# Your instructions:
Go through the data below and gather each line containing "Authentication".

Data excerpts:
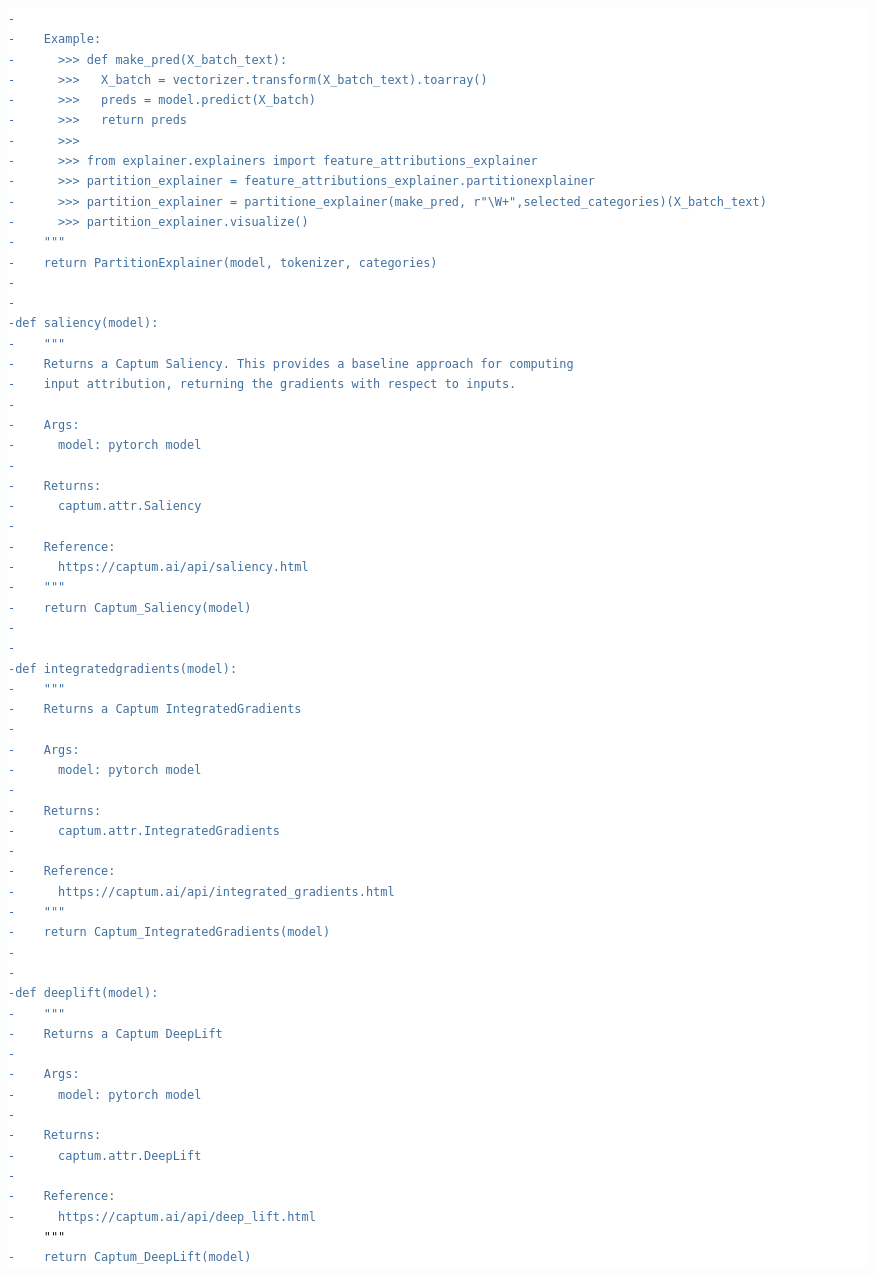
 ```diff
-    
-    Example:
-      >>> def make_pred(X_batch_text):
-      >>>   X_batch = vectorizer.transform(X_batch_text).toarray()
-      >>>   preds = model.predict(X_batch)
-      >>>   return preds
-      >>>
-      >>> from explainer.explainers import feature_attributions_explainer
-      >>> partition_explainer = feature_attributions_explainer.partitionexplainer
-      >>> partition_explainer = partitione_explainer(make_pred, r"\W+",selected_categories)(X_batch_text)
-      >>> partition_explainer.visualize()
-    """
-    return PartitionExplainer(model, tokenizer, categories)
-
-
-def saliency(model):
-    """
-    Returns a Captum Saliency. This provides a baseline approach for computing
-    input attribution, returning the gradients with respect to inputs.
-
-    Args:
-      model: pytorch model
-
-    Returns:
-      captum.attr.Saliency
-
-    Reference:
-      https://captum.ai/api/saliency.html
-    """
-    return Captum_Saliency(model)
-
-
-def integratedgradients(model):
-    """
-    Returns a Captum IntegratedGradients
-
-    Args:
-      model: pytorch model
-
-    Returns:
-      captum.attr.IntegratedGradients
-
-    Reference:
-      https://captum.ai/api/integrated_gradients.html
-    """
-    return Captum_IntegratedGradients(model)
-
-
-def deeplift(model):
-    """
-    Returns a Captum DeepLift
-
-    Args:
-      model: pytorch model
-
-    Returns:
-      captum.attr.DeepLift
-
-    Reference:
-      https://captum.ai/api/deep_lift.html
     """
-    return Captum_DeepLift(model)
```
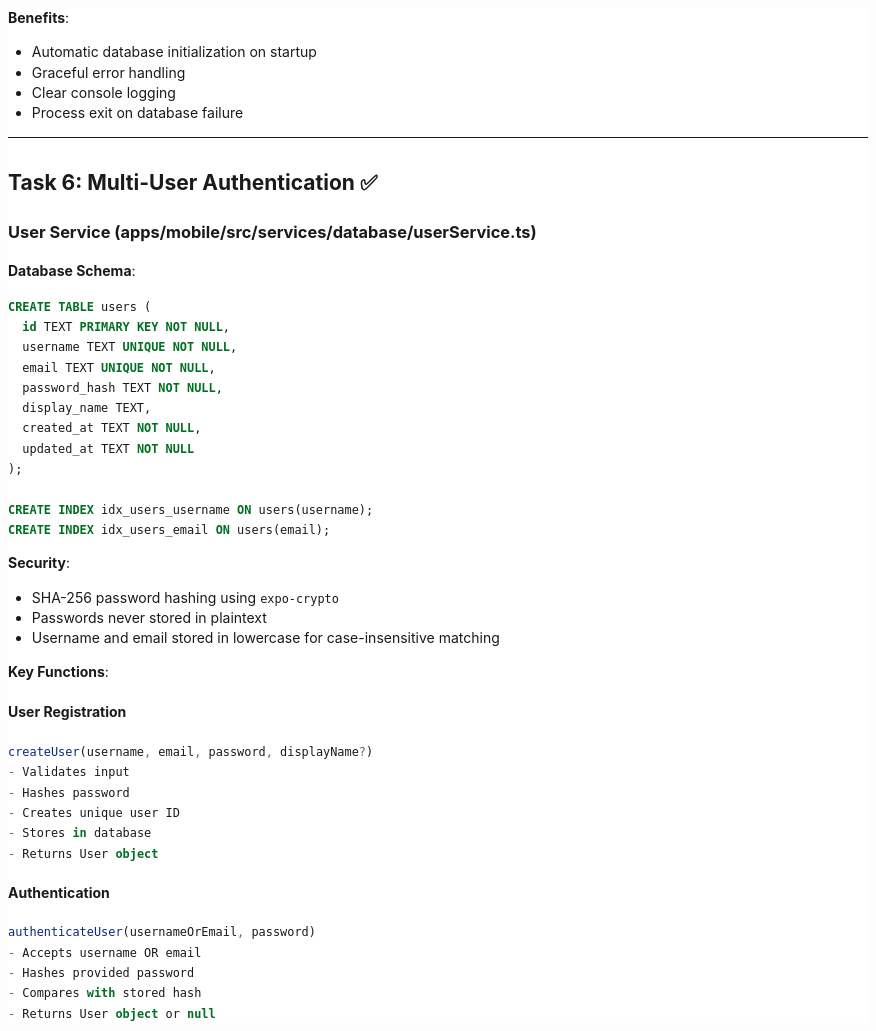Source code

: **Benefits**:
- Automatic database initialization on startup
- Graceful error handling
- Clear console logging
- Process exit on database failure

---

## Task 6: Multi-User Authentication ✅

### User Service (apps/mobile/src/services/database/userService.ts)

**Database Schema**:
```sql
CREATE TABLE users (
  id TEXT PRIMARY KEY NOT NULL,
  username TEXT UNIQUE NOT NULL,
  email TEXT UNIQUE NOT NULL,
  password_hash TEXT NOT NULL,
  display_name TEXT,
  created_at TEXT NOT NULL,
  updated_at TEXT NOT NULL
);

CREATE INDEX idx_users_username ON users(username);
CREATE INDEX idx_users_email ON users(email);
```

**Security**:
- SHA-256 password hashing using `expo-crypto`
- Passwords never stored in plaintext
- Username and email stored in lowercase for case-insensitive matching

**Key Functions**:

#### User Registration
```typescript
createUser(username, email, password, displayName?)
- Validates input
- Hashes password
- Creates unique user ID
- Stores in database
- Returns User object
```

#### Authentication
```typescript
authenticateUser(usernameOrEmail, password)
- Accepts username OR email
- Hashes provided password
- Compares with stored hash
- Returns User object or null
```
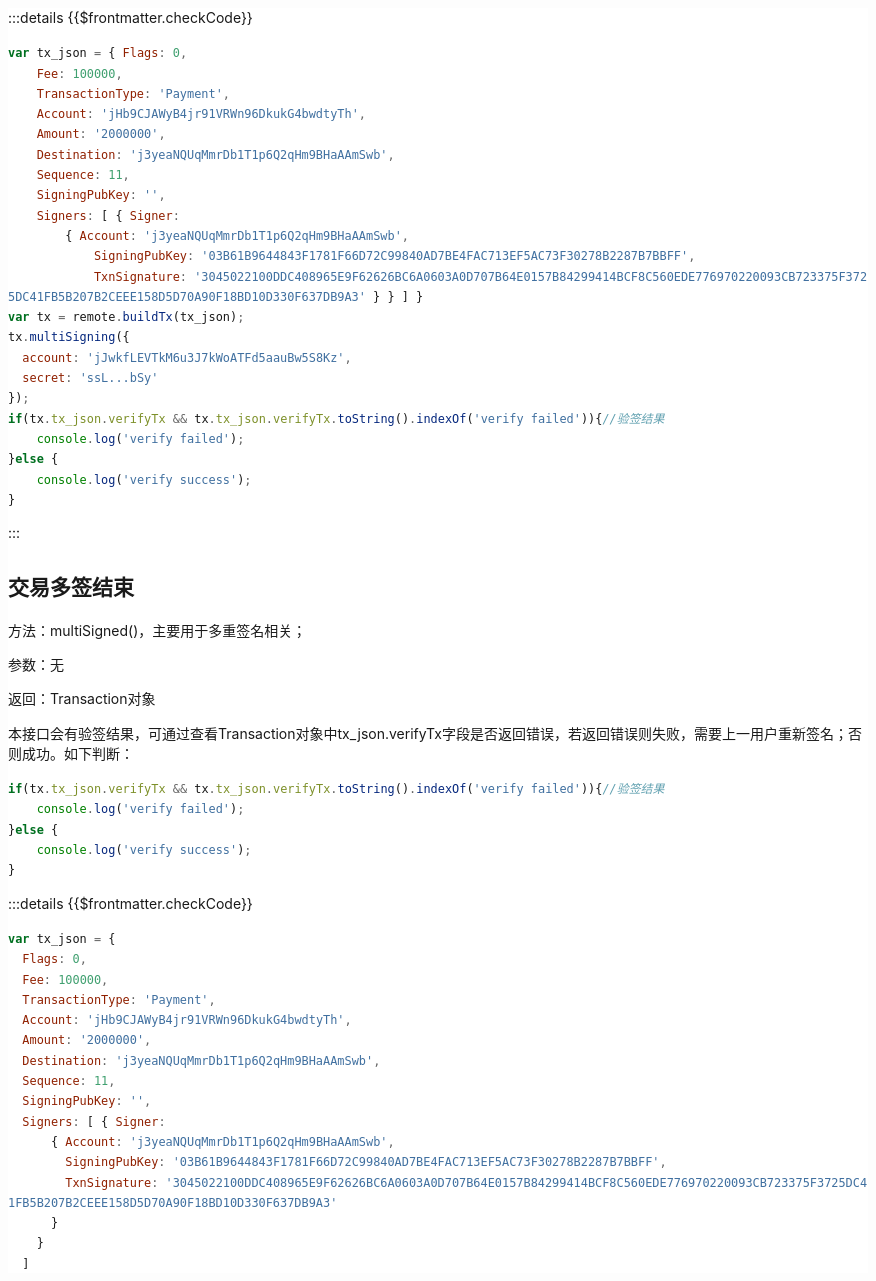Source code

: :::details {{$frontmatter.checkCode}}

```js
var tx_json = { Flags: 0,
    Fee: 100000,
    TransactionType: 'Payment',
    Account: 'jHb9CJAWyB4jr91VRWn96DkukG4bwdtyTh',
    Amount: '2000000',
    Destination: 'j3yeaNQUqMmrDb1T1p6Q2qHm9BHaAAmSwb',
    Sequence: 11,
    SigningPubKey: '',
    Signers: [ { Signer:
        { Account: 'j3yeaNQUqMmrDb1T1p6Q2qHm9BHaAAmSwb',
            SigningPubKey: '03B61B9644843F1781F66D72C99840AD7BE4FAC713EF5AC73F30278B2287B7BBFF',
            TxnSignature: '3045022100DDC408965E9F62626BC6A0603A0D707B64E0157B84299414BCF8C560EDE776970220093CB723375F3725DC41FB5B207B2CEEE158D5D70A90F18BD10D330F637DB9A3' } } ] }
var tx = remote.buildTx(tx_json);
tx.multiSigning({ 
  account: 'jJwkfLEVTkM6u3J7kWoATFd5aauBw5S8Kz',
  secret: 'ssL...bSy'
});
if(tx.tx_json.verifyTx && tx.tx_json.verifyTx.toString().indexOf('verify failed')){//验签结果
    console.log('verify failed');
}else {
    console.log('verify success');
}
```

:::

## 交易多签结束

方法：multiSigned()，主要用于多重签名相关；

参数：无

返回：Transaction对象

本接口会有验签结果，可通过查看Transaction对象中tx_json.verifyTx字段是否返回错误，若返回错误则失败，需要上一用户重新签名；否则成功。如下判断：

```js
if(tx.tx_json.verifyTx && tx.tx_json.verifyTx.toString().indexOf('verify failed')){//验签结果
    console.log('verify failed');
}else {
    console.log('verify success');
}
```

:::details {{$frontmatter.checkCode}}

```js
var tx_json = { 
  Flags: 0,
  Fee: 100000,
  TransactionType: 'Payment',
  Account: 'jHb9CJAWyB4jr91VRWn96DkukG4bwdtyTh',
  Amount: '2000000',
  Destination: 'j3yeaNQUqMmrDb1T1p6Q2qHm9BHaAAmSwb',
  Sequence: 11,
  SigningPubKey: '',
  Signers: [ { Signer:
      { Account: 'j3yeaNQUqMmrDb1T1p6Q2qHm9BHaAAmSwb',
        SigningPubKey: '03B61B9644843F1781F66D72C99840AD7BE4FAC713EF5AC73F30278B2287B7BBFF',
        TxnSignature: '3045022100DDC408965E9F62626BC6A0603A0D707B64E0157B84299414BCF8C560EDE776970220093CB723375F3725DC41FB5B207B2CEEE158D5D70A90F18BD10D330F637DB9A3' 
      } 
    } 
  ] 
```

# Exercise solution:
## Task 6: Multi-User Authentication ✅
#### Authentication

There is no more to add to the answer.